Zack Wright, from the Moya Centre in Fish Hoek, runs an outreach programme aimed at teenagers from underprivileged communities, where he teaches them climbing and parkour – the sport of moving rapidly through an area, typically in an urban environment, negotiating obstacles by running, jumping, and climbing.

A sports scientist, Wright has worked extensively with children of all ages. As a child counsellor he has a special interest in the psychological benefits of exercise and play. He frequently drove past Ocean View and noticed the children playing, “ tricking, jumping and essentially using their environment, no matter the condition, as a playground”.

“This is what parkour is all about,” he says.

“Aside from the amazing exercise and philosophy inherent with these sports, South Africa is uniquely enriched with opportunities for exploring and earning with these adventurous activities. We have some of the best and most abundant natural climbing and bouldering spots in the world, with a vast variety in natural and urban obstacles for parkour,” he says.

Both climbing and parkour allow children to become comfortable with failure, Wright explains, as children have to try numerous times before mastering a move.

Added to this are the physical benefits of strengthening muscles, improved concentration and building confidence.

“We have been working with 15 youths, but with the correct funding, plan to empower each individual to fulfil their full potential, either in parkour-related industries – such as advertising, the movie industry or as athletes (parkour has recently become a recognised sport globally) – or as teachers and coaches. We work closely with the local community for the community,” he says.

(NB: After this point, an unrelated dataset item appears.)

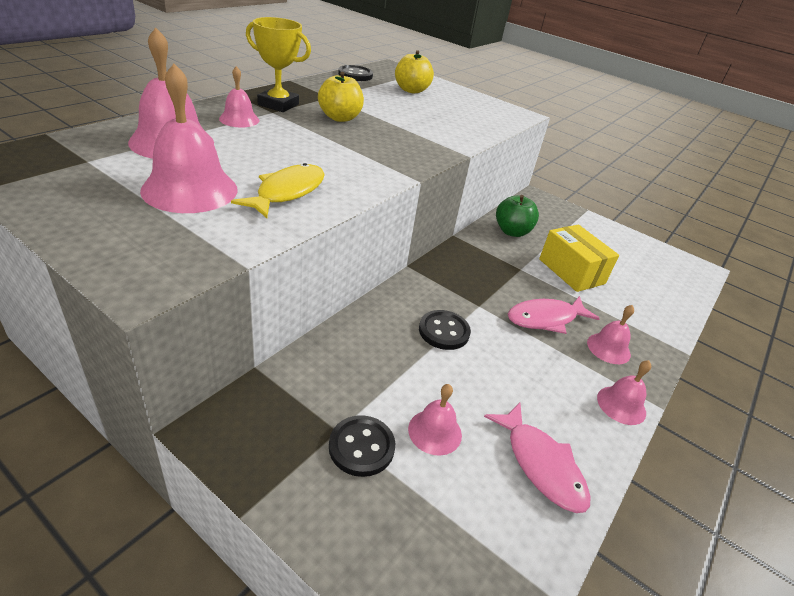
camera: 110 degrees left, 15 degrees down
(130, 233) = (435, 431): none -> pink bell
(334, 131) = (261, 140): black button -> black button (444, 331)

“The teens we work with have gained in confidence, life skills and athleticism and are having a whole lot of healthy outdoor fun while doing so. This has reduced the allure of drugs and gang-related activities and has led to a more positive outlook on life.”

Climbing and parkour are related in that they can both be done in urban or rural areas allowing the youth to use the environments they live in.

“That way, the programme can spread organically and kids can have something constructive to do, with increased health and wealth potential. Parkour and climbing change the way you view and interact with your surroundings, so another big plus is that the culture it fosters is one of environmental consciousness and appreciation.”